The power imbalance between funder and grant recipients – he advocates for greater trust in funder/grant recipient relationships and for greater humility among funders as they don’t have all the answers to the issues in the community. “A foundation can only achieve its goals if it has talented partners working on the ground.” Hear, hear I say.
Ethics: does philanthropy undermine democracy – and how was the wealth created? The tensions around using private money to achieve public ends and the power of private money to influence social policy were topics recently explored by Glyn Davis AC, Secretary to the Dept of Prime Minister and Cabinet, in the recent Kenneth Myer Lecture. Some of the late 19th Century philanthropists in the US, the wealthy industrialists such as Carnegie, attracted criticism from those who argued that their wealth creation perpetuated the inequity that allowed such huge to wealth to accumulate in the first place. As a more recent example, he cited the Chan/Zuckerberg initiative – some maintain that Facebook is creating more problems than it sets out to solve.
Failure by foundations to fund overheads: this is one of my biggest bugbears but I’ve recently pledged my support to reframeoverhead.org . Check out their website for a downloadable guide for NFPS on how to use key facts and language to reframe overheads for funders and donors.

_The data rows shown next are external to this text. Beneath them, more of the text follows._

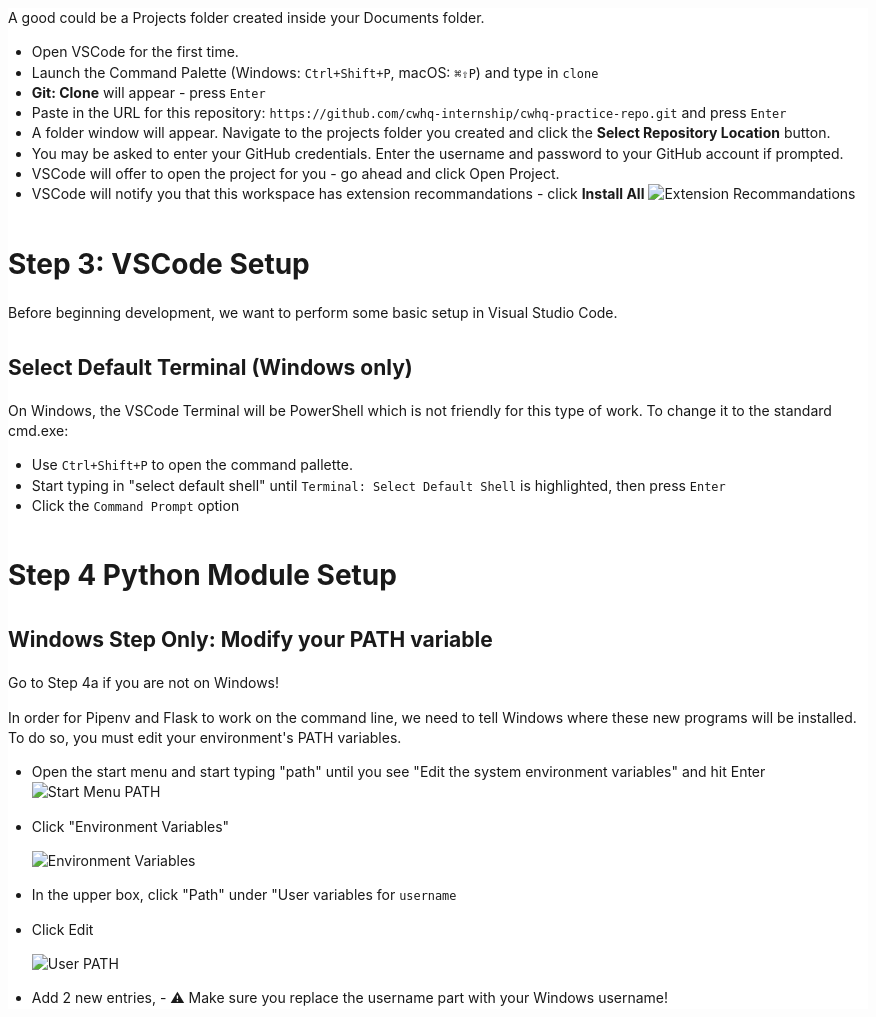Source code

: A good could be a Projects folder created inside your Documents folder.

- Open VSCode for the first time.
- Launch the Command Palette (Windows: `Ctrl+Shift+P`, macOS: `⌘⇧P`) and type in `clone`
- **Git: Clone** will appear - press `Enter`
- Paste in the URL for this repository: `https://github.com/cwhq-internship/cwhq-practice-repo.git` and press `Enter`
- A folder window will appear. Navigate to the projects folder you created and click the **Select Repository Location** button.
- You may be asked to enter your GitHub credentials. Enter the username and password to your GitHub account if prompted.
- VSCode will offer to open the project for you - go ahead and click Open Project.
- VSCode will notify you that this workspace has extension recommandations - click **Install All**
  ![Extension Recommandations](screenshots/codeRecommendations.png)


# Step 3: VSCode Setup

Before beginning development, we want to perform some basic setup in Visual Studio Code.

## Select Default Terminal (Windows only)

On Windows, the VSCode Terminal will be PowerShell which is not friendly for this type of work. To change it to the
standard cmd.exe:

- Use `Ctrl+Shift+P` to open the command pallette.
- Start typing in "select default shell" until `Terminal: Select Default Shell` is highlighted, then press `Enter`
- Click the `Command Prompt` option


# Step 4 Python Module Setup

## Windows Step Only: Modify your PATH variable

Go to Step 4a if you are not on Windows!

In order for Pipenv and Flask to work on the command line, we need to tell Windows where these new programs will be installed. To do so, you must edit your environment's PATH variables.

- Open the start menu and start typing "path" until you see "Edit the system environment variables" and hit Enter
  ![Start Menu PATH](screenshots/startPath.png)
- Click "Environment Variables"

  ![Environment Variables](screenshots/envVars.png)
- In the upper box, click "Path" under "User variables for `username`
- Click Edit

  ![User PATH](screenshots/userPathEdit.png)
- Add 2 new entries, - :warning: Make sure you replace the username part with your Windows username!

Short-term funding and a scattergun approach – quite rightly, Winneke argues that funding projects for one to three years is basically funders telling organisations, the experts in their field, that they need to solve problems in one to three years. Short term funding along with onerous application forms and reporting requirements creates inefficiencies especially when funders are giving out many small grants rather than fewer, larger ones. A better plan is to let fundraisers get on with the job of delivering on their mission by simplifying the process and awarding unrestricted long term funding.
Other factors he covers are the lack of lived experience and specialist knowledge among funders and decision-makers, foundation CEOs remaining too long in their roles, the lack of opportunity for charities to give frank feedback to donors/funders, and the lack of self-evaluation by funders around their impact.
Balanced against this exposé of what is not working are inspiring examples of funders and foundations leading the way through collaboration, leveraging their networks, providing long-term funding, engaging with organisations, advocating for social and policy change, funding overheads and evaluating their impact. He includes 35 Case Studies of Australian and international organisations that demonstrate best practice in action.
But there is a long way to go! Giving rates across the board are low in Australia – Winneke cites research showing that across all individual Australian tax payers on average we only donate 0.4% of our assessable income.
He concedes it’s tough being a fundraiser in Australia – we’re all competing with the other 59,999 charities! But he quotes Beth Breeze (Director of the Centre for Philanthropy at the University of Kent) on making miracles happen. “The passion I feel about what I do is because I’m giving someone with money the opportunity to do the best thing they’ve done all year, or all decade – or ever.” Just today, I shared this quote with a client who was feeling shy about engaging with a funder. Fundraisers are a vital part of the philanthropic ecosystem and can play an important part in changing the giving culture, by speaking up and pushing back against outdated funding models. This book is a clear call to action and practical guide for all those keen to grow more and better giving in Australia. A must-read.